◆ **GOAL OF THE EXERCISE**:
Write out every record below exactly as it appears.

◆ **SOURCE DATA**:
-----
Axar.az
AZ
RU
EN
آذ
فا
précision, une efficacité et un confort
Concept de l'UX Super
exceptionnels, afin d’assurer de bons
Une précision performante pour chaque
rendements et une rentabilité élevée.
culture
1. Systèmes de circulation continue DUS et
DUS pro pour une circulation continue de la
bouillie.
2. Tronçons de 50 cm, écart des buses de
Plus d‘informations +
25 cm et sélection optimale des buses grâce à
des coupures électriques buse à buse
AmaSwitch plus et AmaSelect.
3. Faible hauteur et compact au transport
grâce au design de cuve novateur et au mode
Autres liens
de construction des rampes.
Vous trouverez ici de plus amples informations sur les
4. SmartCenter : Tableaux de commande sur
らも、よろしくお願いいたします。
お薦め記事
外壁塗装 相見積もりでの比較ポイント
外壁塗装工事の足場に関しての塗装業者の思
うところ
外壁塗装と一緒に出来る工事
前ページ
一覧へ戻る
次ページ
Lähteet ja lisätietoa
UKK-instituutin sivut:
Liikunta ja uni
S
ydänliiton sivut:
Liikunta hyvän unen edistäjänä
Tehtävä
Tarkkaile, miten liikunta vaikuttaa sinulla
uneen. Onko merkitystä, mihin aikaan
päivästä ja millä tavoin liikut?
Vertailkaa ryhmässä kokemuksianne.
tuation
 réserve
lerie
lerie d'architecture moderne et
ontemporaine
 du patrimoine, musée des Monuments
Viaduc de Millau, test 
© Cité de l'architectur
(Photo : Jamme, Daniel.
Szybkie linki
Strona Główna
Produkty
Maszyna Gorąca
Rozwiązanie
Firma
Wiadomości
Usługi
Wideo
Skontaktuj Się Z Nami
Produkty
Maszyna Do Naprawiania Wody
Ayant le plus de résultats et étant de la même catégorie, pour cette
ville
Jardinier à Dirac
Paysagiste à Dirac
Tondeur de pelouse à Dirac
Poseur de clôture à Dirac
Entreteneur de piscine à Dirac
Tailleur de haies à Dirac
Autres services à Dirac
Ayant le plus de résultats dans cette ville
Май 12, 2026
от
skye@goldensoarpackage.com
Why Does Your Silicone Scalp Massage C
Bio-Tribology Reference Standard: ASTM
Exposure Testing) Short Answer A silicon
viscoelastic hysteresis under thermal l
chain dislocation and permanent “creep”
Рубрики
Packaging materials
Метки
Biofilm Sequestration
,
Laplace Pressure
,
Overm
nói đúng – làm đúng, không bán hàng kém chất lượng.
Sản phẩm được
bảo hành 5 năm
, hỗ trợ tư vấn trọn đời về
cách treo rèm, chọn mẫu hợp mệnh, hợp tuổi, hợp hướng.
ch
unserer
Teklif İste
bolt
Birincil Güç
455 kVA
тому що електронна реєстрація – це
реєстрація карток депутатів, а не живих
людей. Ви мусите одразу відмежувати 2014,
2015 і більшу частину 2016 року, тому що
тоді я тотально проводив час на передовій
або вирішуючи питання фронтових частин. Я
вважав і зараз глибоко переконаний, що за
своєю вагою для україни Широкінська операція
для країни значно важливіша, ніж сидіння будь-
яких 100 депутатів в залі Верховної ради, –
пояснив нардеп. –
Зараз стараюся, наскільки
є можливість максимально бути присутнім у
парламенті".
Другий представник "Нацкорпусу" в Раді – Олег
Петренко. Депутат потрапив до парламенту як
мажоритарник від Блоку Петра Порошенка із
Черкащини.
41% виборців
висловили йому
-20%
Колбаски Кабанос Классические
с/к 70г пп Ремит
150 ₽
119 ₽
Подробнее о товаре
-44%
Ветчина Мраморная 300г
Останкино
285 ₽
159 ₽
-----
◆ **RESULT**:
Axar.az
AZ
RU
EN
آذ
فا
précision, une efficacité et un confort
Concept de l'UX Super
exceptionnels, afin d’assurer de bons
Une précision performante pour chaque
rendements et une rentabilité élevée.
culture
1. Systèmes de circulation continue DUS et
DUS pro pour une circulation continue de la
bouillie.
2. Tronçons de 50 cm, écart des buses de
Plus d‘informations +
25 cm et sélection optimale des buses grâce à
des coupures électriques buse à buse
AmaSwitch plus et AmaSelect.
3. Faible hauteur et compact au transport
grâce au design de cuve novateur et au mode
Autres liens
de construction des rampes.
Vous trouverez ici de plus amples informations sur les
4. SmartCenter : Tableaux de commande sur
らも、よろしくお願いいたします。
お薦め記事
外壁塗装 相見積もりでの比較ポイント
外壁塗装工事の足場に関しての塗装業者の思
うところ
外壁塗装と一緒に出来る工事
前ページ
一覧へ戻る
次ページ
Lähteet ja lisätietoa
UKK-instituutin sivut:
Liikunta ja uni
S
ydänliiton sivut:
Liikunta hyvän unen edistäjänä
Tehtävä
Tarkkaile, miten liikunta vaikuttaa sinulla
uneen. Onko merkitystä, mihin aikaan
päivästä ja millä tavoin liikut?
Vertailkaa ryhmässä kokemuksianne.
tuation
 réserve
lerie
lerie d'architecture moderne et
ontemporaine
 du patrimoine, musée des Monuments
Viaduc de Millau, test 
© Cité de l'architectur
(Photo : Jamme, Daniel.
Szybkie linki
Strona Główna
Produkty
Maszyna Gorąca
Rozwiązanie
Firma
Wiadomości
Usługi
Wideo
Skontaktuj Się Z Nami
Produkty
Maszyna Do Naprawiania Wody
Ayant le plus de résultats et étant de la même catégorie, pour cette
ville
Jardinier à Dirac
Paysagiste à Dirac
Tondeur de pelouse à Dirac
Poseur de clôture à Dirac
Entreteneur de piscine à Dirac
Tailleur de haies à Dirac
Autres services à Dirac
Ayant le plus de résultats dans cette ville
Май 12, 2026
от
skye@goldensoarpackage.com
Why Does Your Silicone Scalp Massage C
Bio-Tribology Reference Standard: ASTM
Exposure Testing) Short Answer A silicon
viscoelastic hysteresis under thermal l
chain dislocation and permanent “creep”
Рубрики
Packaging materials
Метки
Biofilm Sequestration
,
Laplace Pressure
,
Overm
nói đúng – làm đúng, không bán hàng kém chất lượng.
Sản phẩm được
bảo hành 5 năm
, hỗ trợ tư vấn trọn đời về
cách treo rèm, chọn mẫu hợp mệnh, hợp tuổi, hợp hướng.
ch
unserer
Teklif İste
bolt
Birincil Güç
455 kVA
тому що електронна реєстрація – це
реєстрація карток депутатів, а не живих
людей. Ви мусите одразу відмежувати 2014,
2015 і більшу частину 2016 року, тому що
тоді я тотально проводив час на передовій
або вирішуючи питання фронтових частин. Я
вважав і зараз глибоко переконаний, що за
своєю вагою для україни Широкінська операція
для країни значно важливіша, ніж сидіння будь-
яких 100 депутатів в залі Верховної ради, –
пояснив нардеп. –
Зараз стараюся, наскільки
є можливість максимально бути присутнім у
парламенті".
Другий представник "Нацкорпусу" в Раді – Олег
Петренко. Депутат потрапив до парламенту як
мажоритарник від Блоку Петра Порошенка із
Черкащини.
41% виборців
висловили йому
-20%
Колбаски Кабанос Классические
с/к 70г пп Ремит
150 ₽
119 ₽
Подробнее о товаре
-44%
Ветчина Мраморная 300г
Останкино
285 ₽
159 ₽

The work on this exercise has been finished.